What is required:
Using the listing below, report all lines holding the word "gaspacho".

►

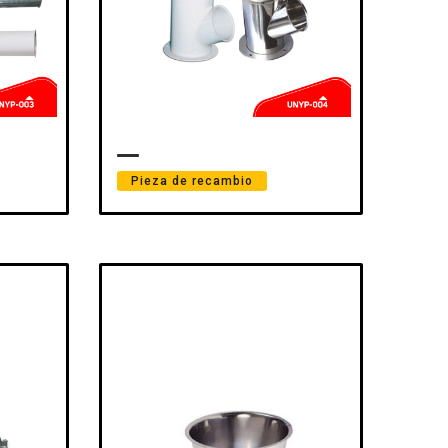
Pieza de recambio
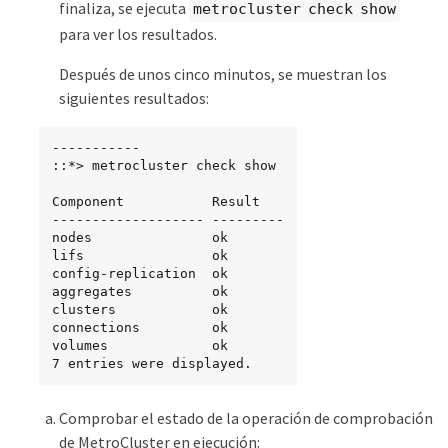
finaliza, se ejecuta
metrocluster check show
para ver los resultados.
Después de unos cinco minutos, se muestran los
siguientes resultados:
-----------

::*> metrocluster check show

Component           Result

------------------- ---------

nodes               ok

lifs                ok

config-replication  ok

aggregates          ok

clusters            ok

connections         ok

volumes             ok

7 entries were displayed.
Comprobar el estado de la operación de comprobación
de MetroCluster en ejecución:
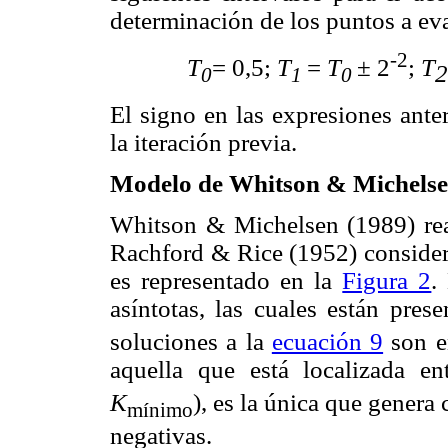
determinación de los puntos a eva
-2
T
= 0,5;
T
=
T
± 2
;
T
0
1
0
El signo en las expresiones ante
la iteración previa.
Modelo de Whitson & Michelse
Whitson & Michelsen (1989) real
Rachford & Rice (1952) conside
es representado en la
Figura 2
.
asíntotas, las cuales están pres
soluciones a la
ecuación 9
son en
aquella que está localizada e
K
), es la única que genera
mínimo
negativas.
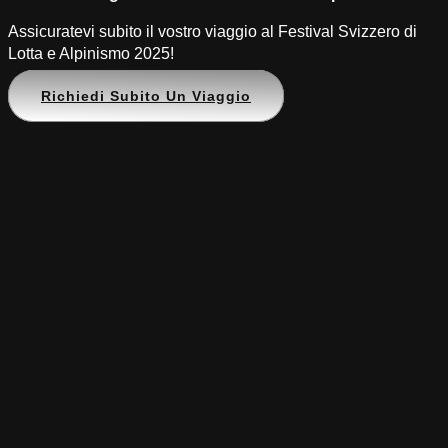
Assicuratevi subito il vostro viaggio al Festival Svizzero di
Lotta e Alpinismo 2025!
Richiedi Subito Un Viaggio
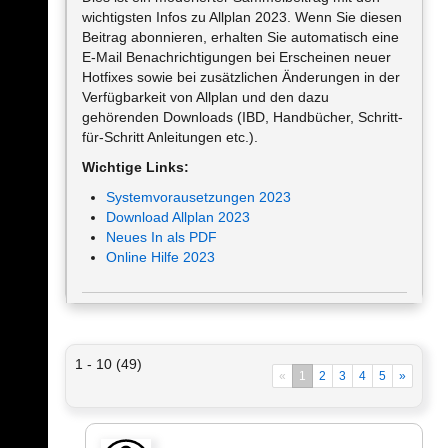
wichtigsten Infos zu Allplan 2023. Wenn Sie diesen
Beitrag abonnieren, erhalten Sie automatisch eine
E-Mail Benachrichtigungen bei Erscheinen neuer
Hotfixes sowie bei zusätzlichen Änderungen in der
Verfügbarkeit von Allplan und den dazu
gehörenden Downloads (IBD, Handbücher, Schritt-
für-Schritt Anleitungen etc.).
Wichtige Links:
Systemvorausetzungen 2023
Download Allplan 2023
Neues In als PDF
Online Hilfe 2023
1 - 10 (49)
«
1
2
3
4
5
»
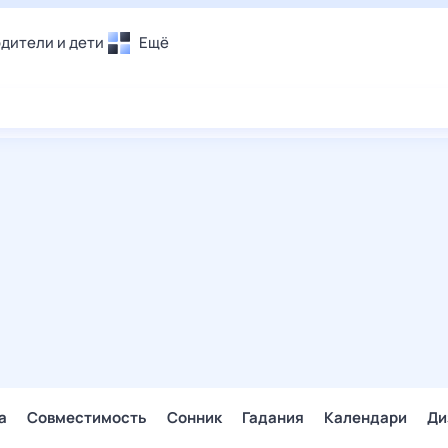
дители и дети
Ещё
Почта
овье
Поиск
лечения и отдых
Погода
и уют
ТВ-программа
т
ера
ологии и тренды
енные ситуации
егаем вместе
скопы
Помощь
а
Совместимость
Сонник
Гадания
Календари
Ди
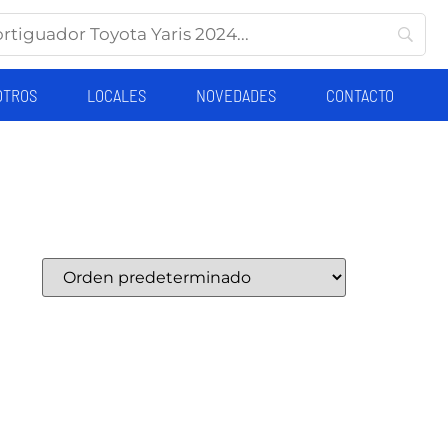
OTROS
LOCALES
NOVEDADES
CONTACTO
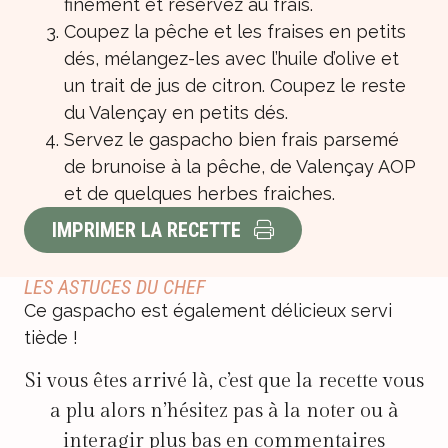
finement et réservez au frais.
Coupez la pêche et les fraises en petits
dés, mélangez-les avec l’huile d’olive et
un trait de jus de citron. Coupez le reste
du Valençay en petits dés.
Servez le gaspacho bien frais parsemé
de brunoise à la pêche, de Valençay AOP
et de quelques herbes fraiches.
IMPRIMER LA RECETTE
LES ASTUCES DU CHEF
Ce gaspacho est également délicieux servi
tiède !
Si vous êtes arrivé là, c’est que la recette vous
a plu alors n’hésitez pas à la noter ou à
interagir plus bas en commentaires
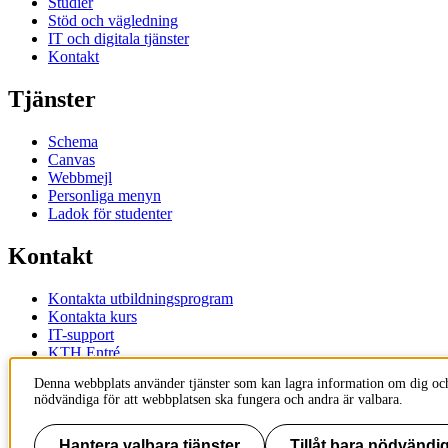
Studier
Stöd och vägledning
IT och digitala tjänster
Kontakt
Tjänster
Schema
Canvas
Webbmejl
Personliga menyn
Ladok för studenter
Kontakt
Kontakta utbildningsprogram
Kontakta kurs
IT-support
KTH Entré
KTH Biblioteket
Denna webbplats använder tjänster som kan lagra information om dig och
nödvändiga för att webbplatsen ska fungera och andra är valbara.
KTH
100 44 Stockholm
+46 8 790 60 00
Hantera valbara tjänster
Tillåt bara nödvändig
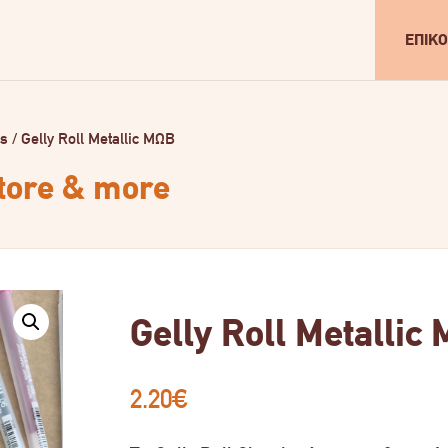
ΕΠΙΚΟ
ls
/
Gelly Roll Metallic ΜΩΒ
store & more
Gelly Roll Metallic
2.20
€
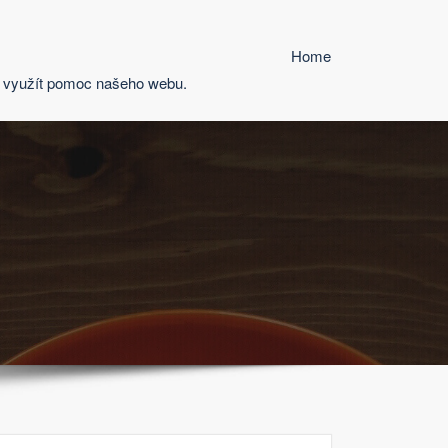
Home
at využít pomoc našeho webu.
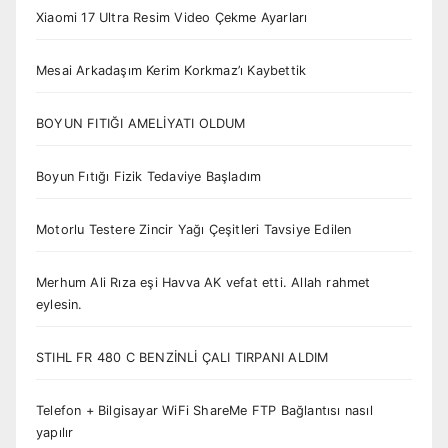
Xiaomi 17 Ultra Resim Video Çekme Ayarları
Mesai Arkadaşım Kerim Korkmaz’ı Kaybettik
BOYUN FITIĞI AMELİYATI OLDUM
Boyun Fıtığı Fizik Tedaviye Başladım
Motorlu Testere Zincir Yağı Çeşitleri Tavsiye Edilen
Merhum Ali Rıza eşi Havva AK vefat etti. Allah rahmet
eylesin.
STIHL FR 480 C BENZİNLİ ÇALI TIRPANI ALDIM
Telefon + Bilgisayar WiFi ShareMe FTP Bağlantısı nasıl
yapılır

◄

Exercise result:
Servez le gaspacho bien frais parsemé
Ce gaspacho est également délicieux servi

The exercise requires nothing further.